De pacificatie in 1917 maakte een einde aan een jarenlange politieke strijd: de confessionele partijen stemden in met algemeen kiesrecht, en in ruil daarvoor gingen de niet-confessionele partijen akkoord met de gelijke bekostiging van openbaar en bijzonder onderwijs. Die onderwijsvrijheid werd vastgelegd in artikel 23 van de Grondwet. „Met dat compromis”, stelt Segers, „erkenden politici dat er ruimte is voor verschil: dat je je vanuit je overtuiging mag organiseren en kunt inzetten voor de samenleving. Bijvoorbeeld door eigen scholen te stichten.”
Die ruimte staat momenteel onder druk. „De argwaan jegens religie groeit”, constateert de ChristenUnieleider.

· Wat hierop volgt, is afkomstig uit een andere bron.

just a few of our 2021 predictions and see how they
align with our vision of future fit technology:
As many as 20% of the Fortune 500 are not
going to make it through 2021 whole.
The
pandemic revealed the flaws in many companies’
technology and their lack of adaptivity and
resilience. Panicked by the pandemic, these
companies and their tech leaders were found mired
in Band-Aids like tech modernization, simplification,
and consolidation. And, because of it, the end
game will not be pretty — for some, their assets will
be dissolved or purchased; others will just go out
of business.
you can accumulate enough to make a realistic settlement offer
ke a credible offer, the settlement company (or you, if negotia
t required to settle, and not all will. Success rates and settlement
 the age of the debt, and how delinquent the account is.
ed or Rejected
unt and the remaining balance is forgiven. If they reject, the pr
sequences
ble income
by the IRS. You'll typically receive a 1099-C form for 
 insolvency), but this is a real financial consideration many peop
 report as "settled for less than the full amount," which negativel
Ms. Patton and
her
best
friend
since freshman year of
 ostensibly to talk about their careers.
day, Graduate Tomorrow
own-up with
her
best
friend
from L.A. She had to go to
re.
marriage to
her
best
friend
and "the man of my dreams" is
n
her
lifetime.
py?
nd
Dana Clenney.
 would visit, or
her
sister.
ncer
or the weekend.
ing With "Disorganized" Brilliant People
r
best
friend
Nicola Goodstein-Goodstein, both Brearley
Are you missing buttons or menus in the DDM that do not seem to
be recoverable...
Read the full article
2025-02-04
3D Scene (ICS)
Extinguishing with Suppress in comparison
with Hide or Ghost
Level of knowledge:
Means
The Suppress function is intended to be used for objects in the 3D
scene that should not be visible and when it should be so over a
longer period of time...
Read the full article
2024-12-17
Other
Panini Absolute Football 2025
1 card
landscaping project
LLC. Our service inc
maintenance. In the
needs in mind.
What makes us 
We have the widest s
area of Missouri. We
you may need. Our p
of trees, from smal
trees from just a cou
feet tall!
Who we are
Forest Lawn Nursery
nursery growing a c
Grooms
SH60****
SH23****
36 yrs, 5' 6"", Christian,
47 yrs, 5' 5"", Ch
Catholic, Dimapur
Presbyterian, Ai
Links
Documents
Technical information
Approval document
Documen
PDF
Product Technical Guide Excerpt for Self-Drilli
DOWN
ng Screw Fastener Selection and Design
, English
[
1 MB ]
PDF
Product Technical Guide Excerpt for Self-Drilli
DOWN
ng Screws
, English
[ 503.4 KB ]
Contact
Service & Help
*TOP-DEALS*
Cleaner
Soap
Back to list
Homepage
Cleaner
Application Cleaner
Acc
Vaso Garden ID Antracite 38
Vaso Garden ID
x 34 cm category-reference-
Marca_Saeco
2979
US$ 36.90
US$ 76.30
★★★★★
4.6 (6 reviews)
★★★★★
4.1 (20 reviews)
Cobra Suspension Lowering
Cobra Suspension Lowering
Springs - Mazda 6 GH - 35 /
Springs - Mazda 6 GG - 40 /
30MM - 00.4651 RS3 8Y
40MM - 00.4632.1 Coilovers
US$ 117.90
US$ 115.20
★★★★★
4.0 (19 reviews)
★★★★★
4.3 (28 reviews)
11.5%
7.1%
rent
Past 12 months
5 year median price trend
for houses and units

Het Sociaal en Cultureel Planbureau berichtte woensdag dat twee op de drie Nederlanders vinden dat religie zich moet beperken tot het privéleven. Driekwart van de bevolking meent dat politiek en godsdienst los van elkaar moeten staan.
„Gezien dat groeiende ongemak tussen gelovig en seculier moet er een nieuwe pacificatie komen”, stelt Segers.
Wat bedoelt u daarmee?
„Het heeft nu genoeg gebotst. Denk aan de kritiek op gewetensbezwaarde trouwambtenaren, de rituele slacht, subsidies voor religieuze organisaties, het bijzonder onderwijs en op hoofddoekjes.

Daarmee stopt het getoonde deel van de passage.